DATA:
******

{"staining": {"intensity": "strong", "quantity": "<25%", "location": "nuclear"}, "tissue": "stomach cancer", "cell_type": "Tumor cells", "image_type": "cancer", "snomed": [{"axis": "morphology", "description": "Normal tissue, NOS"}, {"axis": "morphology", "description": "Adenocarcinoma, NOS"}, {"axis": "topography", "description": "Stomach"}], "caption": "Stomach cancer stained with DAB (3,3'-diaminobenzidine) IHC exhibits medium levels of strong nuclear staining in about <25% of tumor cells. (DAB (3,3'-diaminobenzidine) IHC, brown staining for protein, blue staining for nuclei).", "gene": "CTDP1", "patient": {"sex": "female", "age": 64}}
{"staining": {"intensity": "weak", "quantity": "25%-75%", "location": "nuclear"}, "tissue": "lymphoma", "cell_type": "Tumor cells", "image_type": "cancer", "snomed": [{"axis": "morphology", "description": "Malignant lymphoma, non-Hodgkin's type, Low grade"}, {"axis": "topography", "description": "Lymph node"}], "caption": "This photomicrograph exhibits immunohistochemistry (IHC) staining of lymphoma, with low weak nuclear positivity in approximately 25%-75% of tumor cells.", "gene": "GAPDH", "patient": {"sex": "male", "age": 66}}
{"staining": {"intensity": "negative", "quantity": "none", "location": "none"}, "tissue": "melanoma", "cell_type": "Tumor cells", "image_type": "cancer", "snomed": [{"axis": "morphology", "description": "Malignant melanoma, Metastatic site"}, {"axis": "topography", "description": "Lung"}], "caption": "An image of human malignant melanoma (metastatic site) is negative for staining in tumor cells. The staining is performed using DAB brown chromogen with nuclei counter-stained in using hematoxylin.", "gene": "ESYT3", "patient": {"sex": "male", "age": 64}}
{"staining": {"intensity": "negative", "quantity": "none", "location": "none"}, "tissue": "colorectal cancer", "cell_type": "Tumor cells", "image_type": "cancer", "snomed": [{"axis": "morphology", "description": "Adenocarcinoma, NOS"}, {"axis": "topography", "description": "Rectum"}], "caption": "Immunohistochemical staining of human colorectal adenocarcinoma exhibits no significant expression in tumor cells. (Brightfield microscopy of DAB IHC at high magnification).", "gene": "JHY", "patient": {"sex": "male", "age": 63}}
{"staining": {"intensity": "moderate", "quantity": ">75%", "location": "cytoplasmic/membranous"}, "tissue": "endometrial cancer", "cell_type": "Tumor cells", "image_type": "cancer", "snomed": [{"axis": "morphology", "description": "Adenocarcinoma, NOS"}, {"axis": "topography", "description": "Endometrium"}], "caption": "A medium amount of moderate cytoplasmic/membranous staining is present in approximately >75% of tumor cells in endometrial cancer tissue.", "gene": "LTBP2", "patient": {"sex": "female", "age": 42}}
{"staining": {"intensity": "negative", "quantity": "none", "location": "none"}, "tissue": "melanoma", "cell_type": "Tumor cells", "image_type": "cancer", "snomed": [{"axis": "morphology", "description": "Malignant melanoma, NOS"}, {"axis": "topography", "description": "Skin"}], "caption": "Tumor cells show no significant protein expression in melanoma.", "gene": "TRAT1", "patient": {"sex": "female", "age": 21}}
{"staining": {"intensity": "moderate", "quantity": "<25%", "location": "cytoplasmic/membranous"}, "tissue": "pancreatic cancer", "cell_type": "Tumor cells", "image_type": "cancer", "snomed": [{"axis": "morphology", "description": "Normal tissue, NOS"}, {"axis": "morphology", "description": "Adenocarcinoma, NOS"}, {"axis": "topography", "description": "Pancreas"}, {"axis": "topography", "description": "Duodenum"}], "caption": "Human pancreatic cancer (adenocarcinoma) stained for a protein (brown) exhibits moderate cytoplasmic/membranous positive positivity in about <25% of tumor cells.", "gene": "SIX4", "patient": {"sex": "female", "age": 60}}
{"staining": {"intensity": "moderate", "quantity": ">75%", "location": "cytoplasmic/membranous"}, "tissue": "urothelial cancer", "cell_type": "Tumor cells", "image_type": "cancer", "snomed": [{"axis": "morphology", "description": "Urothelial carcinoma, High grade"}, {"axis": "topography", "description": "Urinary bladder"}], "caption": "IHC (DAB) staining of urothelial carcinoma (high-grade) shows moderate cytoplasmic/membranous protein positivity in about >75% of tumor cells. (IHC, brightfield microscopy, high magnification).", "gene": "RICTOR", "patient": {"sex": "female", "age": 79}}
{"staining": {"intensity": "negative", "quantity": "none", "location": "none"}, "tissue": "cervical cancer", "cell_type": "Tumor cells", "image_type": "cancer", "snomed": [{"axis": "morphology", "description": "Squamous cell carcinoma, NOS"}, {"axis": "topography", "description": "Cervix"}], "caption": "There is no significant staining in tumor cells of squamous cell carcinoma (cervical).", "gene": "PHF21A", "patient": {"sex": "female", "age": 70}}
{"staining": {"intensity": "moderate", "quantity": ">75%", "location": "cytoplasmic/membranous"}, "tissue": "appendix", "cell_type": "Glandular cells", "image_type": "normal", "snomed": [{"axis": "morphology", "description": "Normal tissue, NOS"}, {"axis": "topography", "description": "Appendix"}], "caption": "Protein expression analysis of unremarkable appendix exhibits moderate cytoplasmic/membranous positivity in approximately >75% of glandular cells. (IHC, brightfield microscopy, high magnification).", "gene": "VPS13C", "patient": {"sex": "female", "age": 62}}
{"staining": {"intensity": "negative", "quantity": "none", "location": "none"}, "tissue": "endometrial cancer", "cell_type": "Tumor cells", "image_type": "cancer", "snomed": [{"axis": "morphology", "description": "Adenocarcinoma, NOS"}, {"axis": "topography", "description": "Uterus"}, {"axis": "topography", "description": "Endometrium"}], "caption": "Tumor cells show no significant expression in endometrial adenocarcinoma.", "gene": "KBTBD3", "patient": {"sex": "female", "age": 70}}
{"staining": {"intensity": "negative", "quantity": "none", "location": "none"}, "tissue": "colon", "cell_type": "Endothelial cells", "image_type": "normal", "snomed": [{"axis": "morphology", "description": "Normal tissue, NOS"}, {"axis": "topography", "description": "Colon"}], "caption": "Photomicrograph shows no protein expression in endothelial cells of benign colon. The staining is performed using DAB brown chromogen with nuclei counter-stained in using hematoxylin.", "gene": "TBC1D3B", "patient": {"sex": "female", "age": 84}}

******

ABOUT THIS EXERCISE:
Once you have read the data above, print all of it again exactly.

EXERCISE ANSWER:
{"staining": {"intensity": "strong", "quantity": "<25%", "location": "nuclear"}, "tissue": "stomach cancer", "cell_type": "Tumor cells", "image_type": "cancer", "snomed": [{"axis": "morphology", "description": "Normal tissue, NOS"}, {"axis": "morphology", "description": "Adenocarcinoma, NOS"}, {"axis": "topography", "description": "Stomach"}], "caption": "Stomach cancer stained with DAB (3,3'-diaminobenzidine) IHC exhibits medium levels of strong nuclear staining in about <25% of tumor cells. (DAB (3,3'-diaminobenzidine) IHC, brown staining for protein, blue staining for nuclei).", "gene": "CTDP1", "patient": {"sex": "female", "age": 64}}
{"staining": {"intensity": "weak", "quantity": "25%-75%", "location": "nuclear"}, "tissue": "lymphoma", "cell_type": "Tumor cells", "image_type": "cancer", "snomed": [{"axis": "morphology", "description": "Malignant lymphoma, non-Hodgkin's type, Low grade"}, {"axis": "topography", "description": "Lymph node"}], "caption": "This photomicrograph exhibits immunohistochemistry (IHC) staining of lymphoma, with low weak nuclear positivity in approximately 25%-75% of tumor cells.", "gene": "GAPDH", "patient": {"sex": "male", "age": 66}}
{"staining": {"intensity": "negative", "quantity": "none", "location": "none"}, "tissue": "melanoma", "cell_type": "Tumor cells", "image_type": "cancer", "snomed": [{"axis": "morphology", "description": "Malignant melanoma, Metastatic site"}, {"axis": "topography", "description": "Lung"}], "caption": "An image of human malignant melanoma (metastatic site) is negative for staining in tumor cells. The staining is performed using DAB brown chromogen with nuclei counter-stained in using hematoxylin.", "gene": "ESYT3", "patient": {"sex": "male", "age": 64}}
{"staining": {"intensity": "negative", "quantity": "none", "location": "none"}, "tissue": "colorectal cancer", "cell_type": "Tumor cells", "image_type": "cancer", "snomed": [{"axis": "morphology", "description": "Adenocarcinoma, NOS"}, {"axis": "topography", "description": "Rectum"}], "caption": "Immunohistochemical staining of human colorectal adenocarcinoma exhibits no significant expression in tumor cells. (Brightfield microscopy of DAB IHC at high magnification).", "gene": "JHY", "patient": {"sex": "male", "age": 63}}
{"staining": {"intensity": "moderate", "quantity": ">75%", "location": "cytoplasmic/membranous"}, "tissue": "endometrial cancer", "cell_type": "Tumor cells", "image_type": "cancer", "snomed": [{"axis": "morphology", "description": "Adenocarcinoma, NOS"}, {"axis": "topography", "description": "Endometrium"}], "caption": "A medium amount of moderate cytoplasmic/membranous staining is present in approximately >75% of tumor cells in endometrial cancer tissue.", "gene": "LTBP2", "patient": {"sex": "female", "age": 42}}
{"staining": {"intensity": "negative", "quantity": "none", "location": "none"}, "tissue": "melanoma", "cell_type": "Tumor cells", "image_type": "cancer", "snomed": [{"axis": "morphology", "description": "Malignant melanoma, NOS"}, {"axis": "topography", "description": "Skin"}], "caption": "Tumor cells show no significant protein expression in melanoma.", "gene": "TRAT1", "patient": {"sex": "female", "age": 21}}
{"staining": {"intensity": "moderate", "quantity": "<25%", "location": "cytoplasmic/membranous"}, "tissue": "pancreatic cancer", "cell_type": "Tumor cells", "image_type": "cancer", "snomed": [{"axis": "morphology", "description": "Normal tissue, NOS"}, {"axis": "morphology", "description": "Adenocarcinoma, NOS"}, {"axis": "topography", "description": "Pancreas"}, {"axis": "topography", "description": "Duodenum"}], "caption": "Human pancreatic cancer (adenocarcinoma) stained for a protein (brown) exhibits moderate cytoplasmic/membranous positive positivity in about <25% of tumor cells.", "gene": "SIX4", "patient": {"sex": "female", "age": 60}}
{"staining": {"intensity": "moderate", "quantity": ">75%", "location": "cytoplasmic/membranous"}, "tissue": "urothelial cancer", "cell_type": "Tumor cells", "image_type": "cancer", "snomed": [{"axis": "morphology", "description": "Urothelial carcinoma, High grade"}, {"axis": "topography", "description": "Urinary bladder"}], "caption": "IHC (DAB) staining of urothelial carcinoma (high-grade) shows moderate cytoplasmic/membranous protein positivity in about >75% of tumor cells. (IHC, brightfield microscopy, high magnification).", "gene": "RICTOR", "patient": {"sex": "female", "age": 79}}
{"staining": {"intensity": "negative", "quantity": "none", "location": "none"}, "tissue": "cervical cancer", "cell_type": "Tumor cells", "image_type": "cancer", "snomed": [{"axis": "morphology", "description": "Squamous cell carcinoma, NOS"}, {"axis": "topography", "description": "Cervix"}], "caption": "There is no significant staining in tumor cells of squamous cell carcinoma (cervical).", "gene": "PHF21A", "patient": {"sex": "female", "age": 70}}
{"staining": {"intensity": "moderate", "quantity": ">75%", "location": "cytoplasmic/membranous"}, "tissue": "appendix", "cell_type": "Glandular cells", "image_type": "normal", "snomed": [{"axis": "morphology", "description": "Normal tissue, NOS"}, {"axis": "topography", "description": "Appendix"}], "caption": "Protein expression analysis of unremarkable appendix exhibits moderate cytoplasmic/membranous positivity in approximately >75% of glandular cells. (IHC, brightfield microscopy, high magnification).", "gene": "VPS13C", "patient": {"sex": "female", "age": 62}}
{"staining": {"intensity": "negative", "quantity": "none", "location": "none"}, "tissue": "endometrial cancer", "cell_type": "Tumor cells", "image_type": "cancer", "snomed": [{"axis": "morphology", "description": "Adenocarcinoma, NOS"}, {"axis": "topography", "description": "Uterus"}, {"axis": "topography", "description": "Endometrium"}], "caption": "Tumor cells show no significant expression in endometrial adenocarcinoma.", "gene": "KBTBD3", "patient": {"sex": "female", "age": 70}}
{"staining": {"intensity": "negative", "quantity": "none", "location": "none"}, "tissue": "colon", "cell_type": "Endothelial cells", "image_type": "normal", "snomed": [{"axis": "morphology", "description": "Normal tissue, NOS"}, {"axis": "topography", "description": "Colon"}], "caption": "Photomicrograph shows no protein expression in endothelial cells of benign colon. The staining is performed using DAB brown chromogen with nuclei counter-stained in using hematoxylin.", "gene": "TBC1D3B", "patient": {"sex": "female", "age": 84}}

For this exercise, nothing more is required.